An evaluation of the events that take place among free-living and rapidly moving marine populations cannot be made by studying a single species of commercially important fish. All species of fish compete for space and food and are directly or indirectly dependent on the abundance of zooplankton and bottom organisms which in turn are controlled by the abundance of microscopic plants and bacteria. In final analysis the entire food chain in the ocean from mineral salts, necessary for microscopic plants, to the abundance of the giants of the sea- sharks, tunas, and whales- depends on sun energy absorbed by the surface of the ocean. Therefore, it is clear that biological observations on a marine population must be based on detailed oceanographic studies. The needs and tolerances of various species for temperature, salinity, oxygen, and food must be known in order to interpret possible effects of slight changes in the environment. To this long array of particulars must be added the study of the behavior of fish, and diseases which sometimes decimate the entire population. This type of work requires the facilities of a modern laboratory and availability of a sea-going research vessel. Continued and uninterrupted observations in the open ocean are essential for the success of this work.
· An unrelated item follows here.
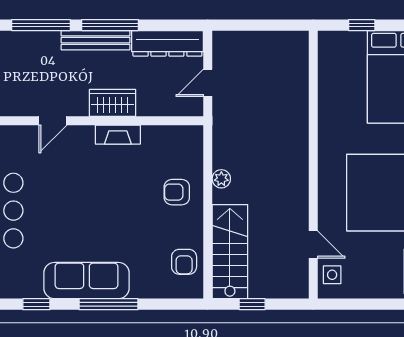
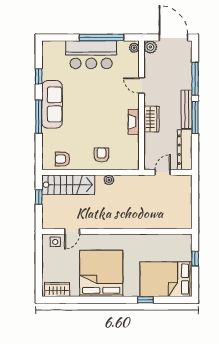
door: (208, 83) -> (163, 172), hinge flipped

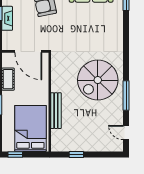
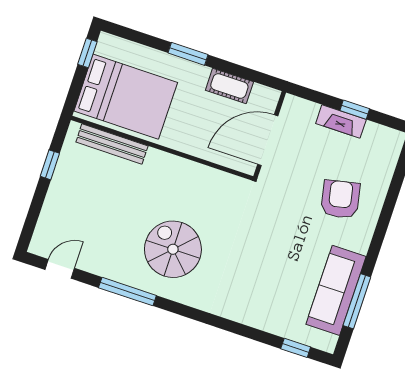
spiral stairs: (98, 80) -> (173, 249), width x0.73, depth x0.73
bench: (56, 111) -> (112, 144), moved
It is apparent that the work of such magnitude can not be carried on by a single institution. Together with a number of organizations and agencies concerned with marine sciences, the Fisheries Biological Laboratory at Woods Hole is ready to contribute its share in oceanographic research and to assume a leading role in the studies of fisheries, their conservation and utilization, the goal which was formulated 90 years ago by Baird. It is remarkable that the present day ideas of oceanic research are essentially those which the great founder of this Laboratory so eloquently expressed in his reports, in his statements to Congress, and in his remarkable instructions to the men he sent to explore the secrets of the ocean.

Let us hope that the ideals of Spencer F. Baird shall remain alive and will continue to stimulate the young generation of scientists who have now at their disposal the wonderful tools of research that could not have been imagined at the time the first marine biological station in the United States was founded.